## Exercise brief
Please name the method the TATTOO-seq summary below says was used to analyze the sorted forelimb cells.

## Extract to read
>>>
TATTOO-seq delineates spatial and cell type-specific regulatory programs in the developing limb

The coordinated differentiation of progenitor cells into specialized cell types and their spatial organization into distinct domains is central to embryogenesis. Here, we applied a new unbiased spatially resolved single-cell transcriptomics method to identify the genetic programs underlying the emergence of specialized cell types during limb development and their spatial integration. We identify multiple transcription factors whose expression patterns are predominantly associated with cell type specification or spatial position, suggesting two parallel yet highly interconnected regulatory systems. We demonstrate that the embryonic limb undergoes a complex multi-scale re-organization upon perturbation of one of its spatial organizing centers, including the loss of specific cell populations, specific alterations of pre-existing cell states' molecular identities and changes in their relative spatial distribution. Our study shows how multi-dimensional single-cell, spatially resolved molecular atlases can allow the deconvolution of spatial identity and cell fate and reveal the interconnected genetic networks that regulate organogenesis and its reorganization upon genetic alterations. Overall design: Forelimb cells of the KikGR1 and KikGR1;DEL(PolL-SHFM) mice were sorted into 384-well plates by Fluorescence-activated cell sorting (FACS) and analyzed using scRNA-seq (MARS-Seq).
<<<
## Data for review
>>>
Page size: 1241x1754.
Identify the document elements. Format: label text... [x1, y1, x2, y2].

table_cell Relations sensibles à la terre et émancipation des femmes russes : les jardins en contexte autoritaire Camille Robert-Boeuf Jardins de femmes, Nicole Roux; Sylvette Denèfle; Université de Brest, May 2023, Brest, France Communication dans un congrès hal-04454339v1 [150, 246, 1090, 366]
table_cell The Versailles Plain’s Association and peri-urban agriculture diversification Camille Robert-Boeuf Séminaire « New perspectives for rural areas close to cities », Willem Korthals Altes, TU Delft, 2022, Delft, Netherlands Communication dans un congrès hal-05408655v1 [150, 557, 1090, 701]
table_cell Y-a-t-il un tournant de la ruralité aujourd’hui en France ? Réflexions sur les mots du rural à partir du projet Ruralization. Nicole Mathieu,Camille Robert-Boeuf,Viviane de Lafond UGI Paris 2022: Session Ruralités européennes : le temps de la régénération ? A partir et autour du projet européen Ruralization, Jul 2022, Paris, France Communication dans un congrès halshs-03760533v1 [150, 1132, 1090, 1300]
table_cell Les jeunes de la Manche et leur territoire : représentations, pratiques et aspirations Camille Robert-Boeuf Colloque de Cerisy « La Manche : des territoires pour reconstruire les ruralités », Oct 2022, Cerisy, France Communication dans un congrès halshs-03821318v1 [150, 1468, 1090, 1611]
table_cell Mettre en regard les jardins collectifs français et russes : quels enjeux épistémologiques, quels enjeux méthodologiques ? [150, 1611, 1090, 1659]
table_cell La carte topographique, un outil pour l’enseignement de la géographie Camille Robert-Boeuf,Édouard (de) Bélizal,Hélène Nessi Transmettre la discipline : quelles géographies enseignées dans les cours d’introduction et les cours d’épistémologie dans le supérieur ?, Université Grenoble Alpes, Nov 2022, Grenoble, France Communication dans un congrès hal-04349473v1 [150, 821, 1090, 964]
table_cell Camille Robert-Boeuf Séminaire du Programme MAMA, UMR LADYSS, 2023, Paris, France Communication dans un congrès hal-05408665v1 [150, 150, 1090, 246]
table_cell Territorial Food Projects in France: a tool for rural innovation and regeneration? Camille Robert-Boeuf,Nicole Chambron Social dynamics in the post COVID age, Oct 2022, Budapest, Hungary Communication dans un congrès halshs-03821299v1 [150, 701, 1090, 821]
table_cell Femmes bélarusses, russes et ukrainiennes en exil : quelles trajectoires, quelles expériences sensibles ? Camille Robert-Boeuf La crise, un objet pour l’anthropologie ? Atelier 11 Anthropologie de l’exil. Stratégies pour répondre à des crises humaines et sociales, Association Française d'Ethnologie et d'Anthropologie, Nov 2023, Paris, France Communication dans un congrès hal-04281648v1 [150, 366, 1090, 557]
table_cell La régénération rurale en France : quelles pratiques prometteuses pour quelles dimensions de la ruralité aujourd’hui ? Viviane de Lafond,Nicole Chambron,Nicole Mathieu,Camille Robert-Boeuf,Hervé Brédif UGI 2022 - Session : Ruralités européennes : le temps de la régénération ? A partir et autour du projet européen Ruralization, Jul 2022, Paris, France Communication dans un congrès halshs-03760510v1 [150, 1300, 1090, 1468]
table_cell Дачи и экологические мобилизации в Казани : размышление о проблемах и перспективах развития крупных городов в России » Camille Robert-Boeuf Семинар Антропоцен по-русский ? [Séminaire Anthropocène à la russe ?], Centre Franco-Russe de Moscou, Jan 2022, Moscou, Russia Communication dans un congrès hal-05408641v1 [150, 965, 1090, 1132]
<<<
## Task response
scRNA-seq (MARS-Seq)